Time to reveal truth about China's yuan debate

BEIJING, Sept. 15 (Xinhua) -- Time and time again and with the excuse of the self-proclaimed "for the benefit of America," some U.S. lawmakers and business groups clamor for increased pressure on China to revalue its currency. When times turn tough, the weary argument finds even more traction.

This time, as many as 132 Democrats are finding their "right time" to lodge such an assertion as the U.S. trade deficit with China rises rapidly and the unemployment rate hovers at close to 10 percent across America. A tough stance on China's exchange rate now could play well during the coming mid-term elections.

The lawmakers have labeled China a "currency manipulator" and demand that Beijing let the Chinese yuan, or Renminbi, appreciate to balance its trade and narrow the huge deficit.

Their efforts are attempting to make China an easy scapegoat for America's economic woes and are in no regard to the fact that the value of the yuan has increased by up to 20 percent since 2005.

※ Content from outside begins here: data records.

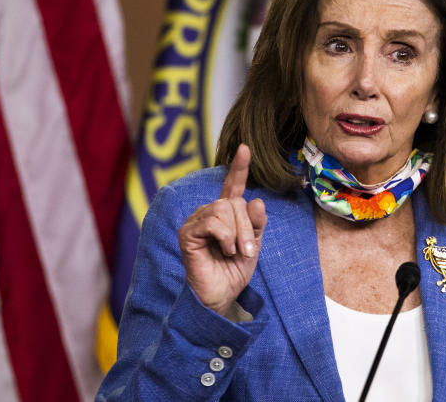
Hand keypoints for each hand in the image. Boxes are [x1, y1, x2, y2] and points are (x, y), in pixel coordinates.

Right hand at [178, 144, 266, 317]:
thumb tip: (257, 201)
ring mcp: (196, 221)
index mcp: (225, 214)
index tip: (245, 148)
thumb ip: (256, 223)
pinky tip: (224, 250)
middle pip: (234, 202)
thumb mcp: (253, 244)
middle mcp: (209, 213)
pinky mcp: (188, 233)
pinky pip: (213, 221)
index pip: (232, 186)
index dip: (239, 168)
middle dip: (246, 226)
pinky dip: (225, 236)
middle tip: (247, 250)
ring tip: (235, 252)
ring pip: (224, 209)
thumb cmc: (234, 271)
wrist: (221, 296)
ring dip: (237, 233)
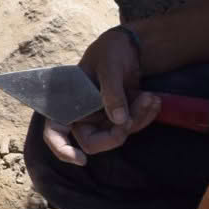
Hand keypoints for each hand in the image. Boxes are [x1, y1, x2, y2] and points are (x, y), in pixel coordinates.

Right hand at [41, 27, 160, 165]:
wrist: (130, 46)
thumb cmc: (111, 51)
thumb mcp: (109, 66)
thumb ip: (112, 92)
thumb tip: (118, 120)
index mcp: (68, 102)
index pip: (55, 132)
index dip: (63, 149)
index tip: (81, 161)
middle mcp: (82, 115)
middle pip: (92, 143)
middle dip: (116, 135)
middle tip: (131, 118)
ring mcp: (101, 118)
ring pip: (117, 135)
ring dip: (137, 120)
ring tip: (150, 97)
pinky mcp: (120, 117)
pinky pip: (132, 126)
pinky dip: (145, 116)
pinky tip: (153, 100)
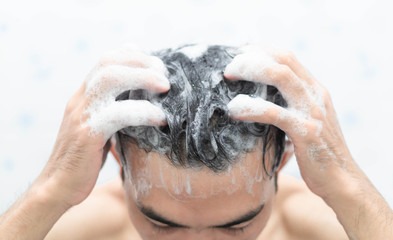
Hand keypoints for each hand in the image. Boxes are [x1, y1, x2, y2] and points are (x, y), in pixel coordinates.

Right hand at [37, 45, 169, 206]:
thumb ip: (115, 111)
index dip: (132, 55)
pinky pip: (118, 114)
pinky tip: (161, 119)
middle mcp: (80, 99)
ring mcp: (81, 114)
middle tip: (164, 74)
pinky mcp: (87, 134)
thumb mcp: (101, 128)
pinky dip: (144, 112)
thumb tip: (144, 102)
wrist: (58, 186)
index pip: (105, 61)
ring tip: (166, 87)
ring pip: (109, 79)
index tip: (155, 63)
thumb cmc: (86, 158)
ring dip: (143, 78)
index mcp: (84, 96)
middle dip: (140, 61)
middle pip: (108, 62)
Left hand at [224, 45, 353, 197]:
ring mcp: (313, 111)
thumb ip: (290, 106)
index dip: (261, 50)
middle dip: (252, 57)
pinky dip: (251, 107)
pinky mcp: (306, 132)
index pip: (287, 58)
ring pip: (280, 77)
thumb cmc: (318, 152)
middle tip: (229, 67)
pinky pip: (274, 113)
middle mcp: (316, 95)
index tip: (239, 53)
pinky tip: (234, 110)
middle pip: (282, 60)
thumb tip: (260, 100)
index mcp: (315, 90)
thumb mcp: (307, 121)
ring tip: (228, 77)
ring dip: (250, 71)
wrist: (342, 180)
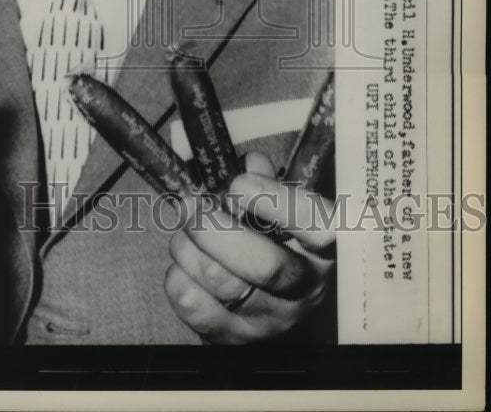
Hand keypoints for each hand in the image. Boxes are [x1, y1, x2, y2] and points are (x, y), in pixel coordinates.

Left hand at [164, 152, 334, 342]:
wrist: (268, 299)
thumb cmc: (271, 236)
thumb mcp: (278, 203)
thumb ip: (263, 177)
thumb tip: (249, 163)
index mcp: (322, 248)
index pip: (316, 228)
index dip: (276, 203)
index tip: (239, 184)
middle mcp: (304, 289)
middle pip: (264, 265)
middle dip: (215, 227)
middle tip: (191, 204)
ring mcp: (270, 320)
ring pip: (220, 281)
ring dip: (189, 245)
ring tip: (185, 228)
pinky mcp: (233, 338)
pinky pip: (192, 303)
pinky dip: (178, 274)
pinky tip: (185, 261)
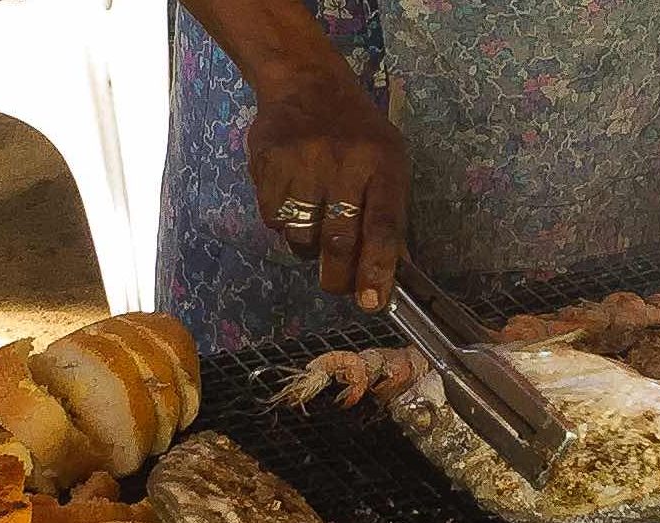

The Americans should be bold enough to put the responsibility for creating the trade imbalances on their own shoulders instead of trying to cast blame on others. The entire world knows the United States doesn't bank much money and counts on the world's savers, such as China, to run large current accounts and trade surpluses to provide America with capital.

Applauding Treasury Secretary Timothy Geithner's recent decision to not label China as a currency manipulator, Stephen Roach, chairman of Morgan Stanley Asia, said the bulk of China's foreign exchange reserves helps fund the massive U.S. savings shortfall.

Roach warned that a reduced buying of goods from China, America's largest foreign lender, would put sharp downward pressure on the dollar and possibly trigger a dreaded double dip in the U.S. economy. That, Roach said, could create turbulence in the fragile economic recovery.

Instead, the answer to U.S. trade imbalances lies in structural reforms. But regrettably, the changes necessary to produce such reforms cannot occur overnight.

There are two common options in government policies to curb trade imbalances: adjusting the exchange rate or turning to protectionism. The past two years have seen China falling victim to U.S. protectionist measures adopted in the wake of the global financial crisis.

The motives for the mounting pressure on China over the yuan have been widely questioned, even in the United States. As the U.S. mid-term elections approach, the political clamoring will expectedly turn increasingly shrill.

Many wonder if the lawmakers are really speaking against China for the benefit of Americans or only out of their selfish desire to please their constituents and gain more votes ahead of the coming elections. A common view is that, to some extent, the lawmakers are looking to improve their public image in an effort to pocket more political capital.

On Tuesday, 36 U.S. farm and business groups, including the U.S.-China Business Council, the American Soybean Association and the American Meat Institute, urged the Congress not to pass any legislation threatening China with new duties if Beijing does not revalue the yuan.

"Estimations of the correct currency value would be inherently subjective, unilateral and potentially politicized since there is no agreed upon method to determine what a country's exchange rate should be in the absence of a market-based determination," the groups said.

Another reason to question the lawmakers' motives is based on the credibility of the data they cite in accusing Beijing of undervaluing the yuan by 24 percent to as much as 40 percent.

The figures the lawmakers cite were drawn from previous IMF predictions that China's current account would represent 8 percent of its gross domestic product by 2015. Based on that prediction, the Chinese yuan needs to appreciate 24.2 percent to achieve the current account/GDP target ratio of 3 percent.

Please forget the predictions that always vary widely from what happens in reality. China's real current account represented 6 percent of its yearly GDP in 2009, a figure that means the yuan needs only to appreciate 10 percent to reach the target ratio of 3 percent.

The true situation this year shows China does not need to revalue the yuan at all, considering China's decreased trade surplus during the past nine months and a likely drop in its current account/GDP ratio to below 4 percent.

At the same time, many people worry that the yuan issue could spark a trade war between the world's two largest economies and trigger a spate of protectionism that might endanger the fragile global economic recovery.

Past experience shows that global peace and prosperity is impossible without China's participation, and as the world's biggest developing country, China cannot develop itself without the help of other countries.

Therefore, the U.S. should rein in those congressmen yapping for Beijing to revalue the yuan and join hands with China to build a positive, cooperative and comprehensive relationship for the 21st century.